Extend the patch posting about the cpuset memory reclaim rate meter, starting right after its last line.

▸ **EXCERPT PROVIDED**:
------

[PATCH 5/5] cpuset: memory reclaim rate meter

From: Paul Jackson
Date: Fri Nov 04 2005 - 00:32:47 EST


Provide a simple per-cpuset metric of memory stress, tracking the
-rate- that the tasks in a cpuset call try_to_free_pages(), the
synchronous (direct) memory reclaim code.

This enables batch managers monitoring jobs running in dedicated
cpusets to efficiently detect what level of memory stress that job
is encountering.

This is useful both on tightly managed systems running a wide mix
of submitted jobs, which may choose to terminate or reprioritize
jobs that are trying to use more memory than allowed on the nodes
assigned them, and with tightly coupled, long running, massively
parallel scientific computing jobs that will dramatically fail to
meet required performance goals if they start to swap.

This patch just provides a very economical way for the batch manager
to monitor a cpuset for signs of memory distress. It's up to the
batch manager or other user code to decide what to do about it and
take action.

A per-cpuset simple digital filter (requires a spinlock and 3 words
of data per-cpuset) is kept, and updated by any task attached to that
cpuset, if it enters the synchronous (direct) page reclaim code.

A per-cpuset file provides an integer number representing the recent
(half-life of 10 seconds) rate of direct page reclaims caused by
the tasks in the cpuset, in units of reclaims attempted per second,
times 1000.

Signed-off-by: Paul Jackson <pj@xxxxxxx>

---

An earlier patch that tried to address this same problem
is in the thread:

http://lkml.org/lkml/2005/3/19/148
Date Sat, 19 Mar 2005 17:48:46 -0800 (PST)
Subject [Patch] cpusets policy kill no swap

It was rejected, as it hardwired policy, mechanism and
detection together, in a manner that would only have
been useful to very specialized customer needs.

include/linux/cpuset.h | 3
kernel/cpuset.c | 158 ++++++++++++++++++++++++++++++++++++++++++++++++-
mm/page_alloc.c | 1
3 files changed, 161 insertions(+), 1 deletion(-)

------

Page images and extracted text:
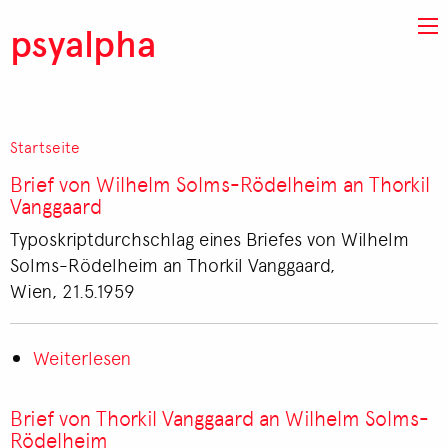
Direkt zum Inhalt
psyalpha
Startseite
Pfadnavigation
Brief von Wilhelm Solms-Rödelheim an Thorkil
Vanggaard
Typoskriptdurchschlag eines Briefes von Wilhelm
Solms-Rödelheim an Thorkil Vanggaard,
Wien, 21.5.1959
Weiterlesen
über
Brief
von
Brief von Thorkil Vanggaard an Wilhelm Solms-
Wilhelm
Rödelheim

------

▸ **RESPONSE TO THIS EXERCISE**:
--- 2.6.14-rc5-mm1-cpuset-patches.orig/include/linux/cpuset.h 2005-11-03 19:07:00.026535184 -0800
+++ 2.6.14-rc5-mm1-cpuset-patches/include/linux/cpuset.h 2005-11-03 19:07:00.130051971 -0800
@@ -26,6 +26,7 @@ void cpuset_update_current_mems_allowed(
int cpuset_zonelist_valid_mems_allowed(struct zonelist *zl);
extern int cpuset_zone_allowed(struct zone *z, gfp_t gfp_mask);
extern int cpuset_excl_nodes_overlap(const struct task_struct *p);
+extern void cpuset_synchronous_page_reclaim_bump(void);
extern struct file_operations proc_cpuset_operations;
extern char *cpuset_task_status_allowed(struct task_struct *task, char *buffer);

@@ -60,6 +61,8 @@ static inline int cpuset_excl_nodes_over
return 1;
}

+static ineline void cpuset_synchronous_page_reclaim_bump(void) {}
+
static inline char *cpuset_task_status_allowed(struct task_struct *task,
char *buffer)
{
--- 2.6.14-rc5-mm1-cpuset-patches.orig/kernel/cpuset.c 2005-11-03 19:07:00.050949521 -0800
+++ 2.6.14-rc5-mm1-cpuset-patches/kernel/cpuset.c 2005-11-03 19:28:12.507607967 -0800
@@ -56,6 +56,15 @@

#define CPUSET_SUPER_MAGIC 0x27e0eb

+/* See "Frequency meter" comments, below. */
+
+struct fmeter {
+ int cnt; /* unprocessed events count */
+ int val; /* most recent output value */
+ time_t time; /* clock (secs) when val computed */
+ spinlock_t lock; /* guards read or write of above */
+};
+
struct cpuset {
unsigned long flags; /* "unsigned long" so bitops work */
cpumask_t cpus_allowed; /* CPUs allowed to tasks in cpuset */
@@ -81,7 +90,9 @@ struct cpuset {
* Copy of global cpuset_mems_generation as of the most
* recent time this cpuset changed its mems_allowed.
*/
- int mems_generation;
+ int mems_generation;
+
+ struct fmeter fmeter; /* memory_reclaim_rate filter */
};

/* bits in struct cpuset flags field */
@@ -174,6 +185,9 @@ static struct cpuset top_cpuset = {
.cpus_allowed = CPU_MASK_ALL,
.mems_allowed = NODE_MASK_ALL,
.marker_pid = 0,
+ .fmeter.cnt = 0,
+ .fmeter.val = 0,
+ .fmeter.time = 0,
.count = ATOMIC_INIT(0),
.sibling = LIST_HEAD_INIT(top_cpuset.sibling),
.children = LIST_HEAD_INIT(top_cpuset.children),
@@ -887,6 +901,104 @@ static int update_flag(cpuset_flagbits_t
}

/*
+ * Frequency meter - How fast is some event occuring?
+ *
+ * These routines manage a digitally filtered, constant time based,
+ * event frequency meter. There are four routines:
+ * fmeter_init() - initialize a frequency meter.
+ * fmeter_markevent() - called each time the event happens.
+ * fmeter_getrate() - returns the recent rate of such events.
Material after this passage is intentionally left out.